6964 sayılı Kanundaki tanımlamalar ve bu görüşler doğrultusunda alım işleminin diğer tarafı olan Beyazpark Ldt.Şti.ni değerlendirdiğimizde, ilişikli verile emirleri ve dilekçe eklerine göre, Pamukova Ziraat Odası Başkanlığınca 21.01.2005 tarihinde 2005 yılı için geçerli söz konusu şirket adına düzenlenmiş Çiftçi Belgesinin bulunduğu, 10.02.2005 tarihinde Süleyman Üstün ile bu şirket arasında imzalanan sözleşmeyle de, Sakarya Tarım İl Müdürlüğünden bu kişiye verilen Bitki Yetiştirme Ruhsatının sağlanacak hak ve menfaatler ile ruhsata konu arazilerin kullanım hakkının söz konusu şirket tarafından üç yıl süreyle kiralandığı, görülmüştür.

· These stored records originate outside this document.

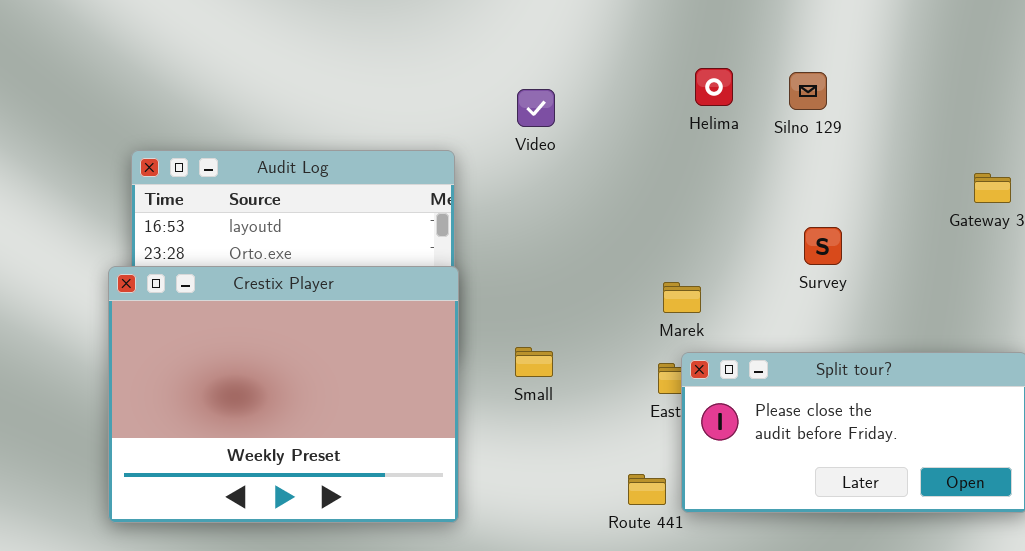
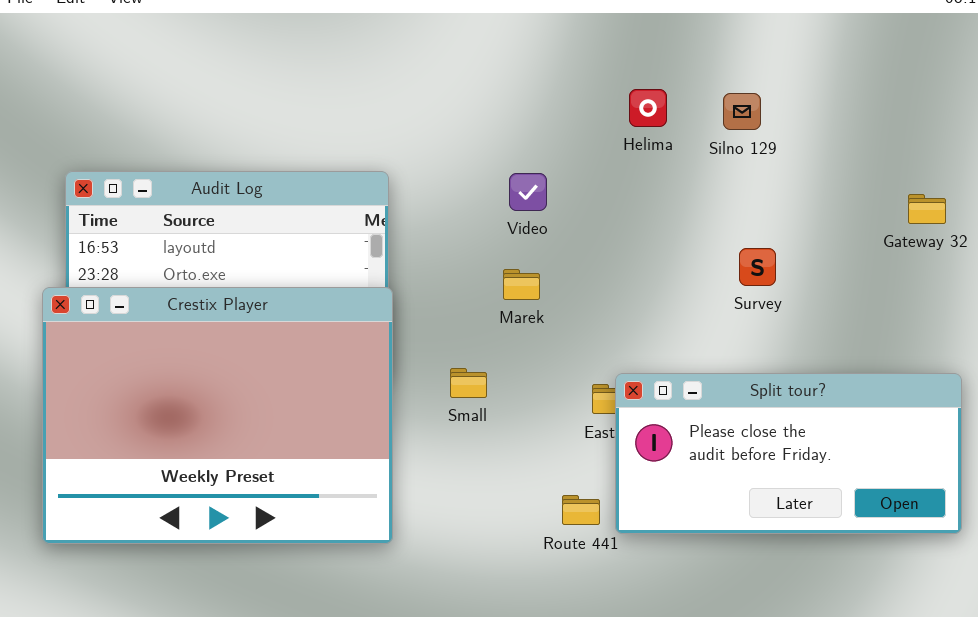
Video: [517,89,555,127] -> [509,173,547,211], moved
Marek: [663,282,701,313] -> [503,269,540,300], moved

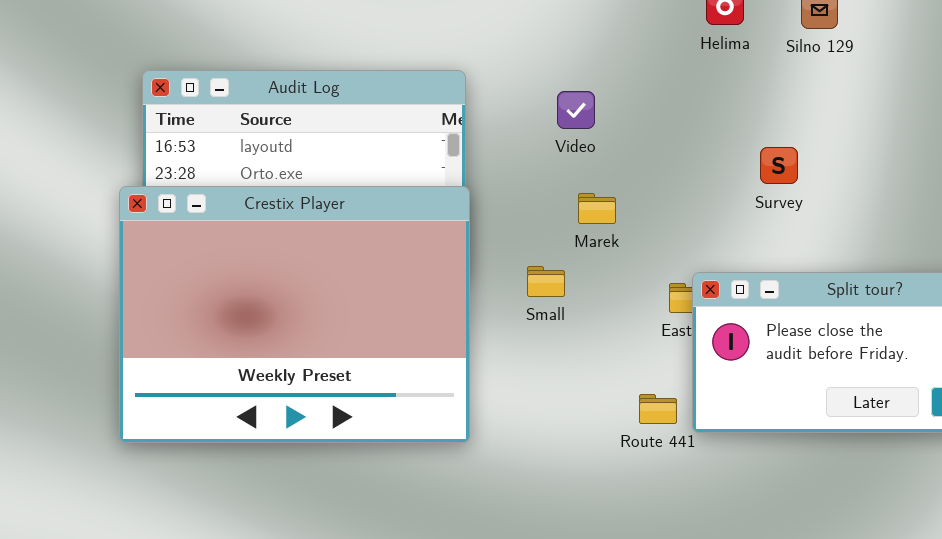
Video: [509,173,547,211] -> [557,91,595,129], moved
Survey: [739,248,776,286] -> [760,147,798,184], moved
Marek: [503,269,540,300] -> [578,193,616,224], moved

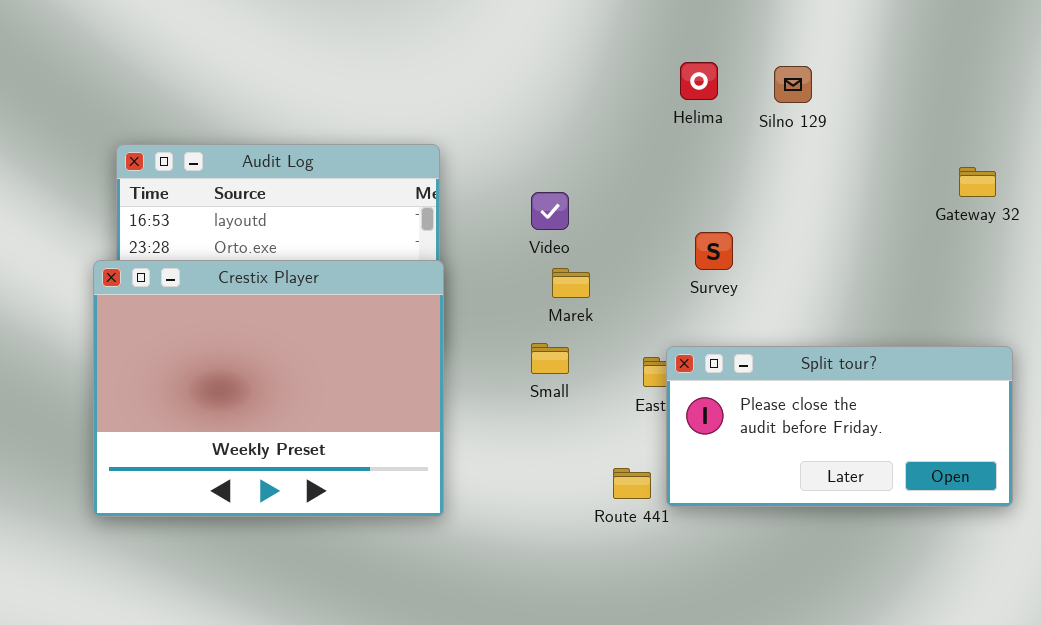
Video: [557,91,595,129] -> [531,192,569,230], moved
Survey: [760,147,798,184] -> [695,232,733,270], moved
Small: [527,266,565,297] -> [531,343,569,374], moved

Yukarıya alınan 6964 sayılı Kanuna göre, ekim, dikim, bakım, üretme, yetiştirme ve ıslah yoluyla yahut doğrudan doğruya tabiattan istifade etmek suretiyle bitki elde edilmesi ve bu ürünlerin yetiştiricileri tarafından işlenip değerlendirilmesi, muhafaza ve pazarlanması çiftçilik ve bu faaliyetleri mal sahibi, kiracı, yarıcı veya ortakçı olarak devamlı veya en az bir ekim veya yetiştirme devresi yapanlar da çiftçi şeklinde tanımlandığından, Çiftçilik belgesine sahip olması nedeniyle bu faaliyetleri yaptığı anlaşılan Beyazpark Ldt.Şti.nin, 4734 sayılı Kamu İhale kanunu’nun 3 (a) maddesinde tanımlanan anlamda üretici olduğu anlaşılmış bulunmaktadır. Dolayısıyla belediyenin bu şirketten ağaçlandırma yapmak için tarım ürünü olan ağaç fidanlarını, 4734 sayılı Kamu İhale Kanununun 3 (a) maddesi kapsamında almasında mevzuata aykırılık bulunmamaktadır.

Kaldı ki, Belediye, söz konusu alımları yapmazdan önce yaklaşık maliyetin tespiti için gerekli piyasa araştırmasını yapmış, 1 inci alımla ilgili 4 firmadan aldığı tekliflerin değerlendirilmesi neticesinde 1. alımın yaklaşık maliyetinin 2.135.012 YTL olmasına karşın bu alım için 1.646.010 YTL ödemiş, yaklaşık maliyete göre 489.002 (%23 indirim) YTL daha az ödemede bulunmuş, ikinci alımla ilgili de 5 firmadan aldığı tekliflerin değerlendirilmesi neticesinde 2. alımın yaklaşık maliyetinin 1.009.818,75 YTL olmasına karşın bu alım için 586.900,00 YTL ödemiş, yaklaşık maliyete göre 422.918,7 YTL (%42 indirim) daha az ödemede bulunmuştur. Yani alımların protokolle yapılmasından dolayı fazla bir ödemede de bulunulmamıştır.

Yukarıda açıklanan sebeplerle belediyenin 4734 sayılı Kanunun 3(a) maddesi kapsamında yapmış olduğu fidan alımının 5393 ve 4734 sayılı Kanunlara uygun olduğu anlaşıldığından, dilekçi talebinin kabulü ile 825 nolu ilamın 2.maddesiyle tazminine karar verilen 530.818,00 YTL’ ye ilişkin hükmün KALDIRILMASINA,

Karar verildiği 11.05.2010 tarih ve 31437 sayılı tutanakta yazılı olmakla iş bu ilam tanzim kılındı.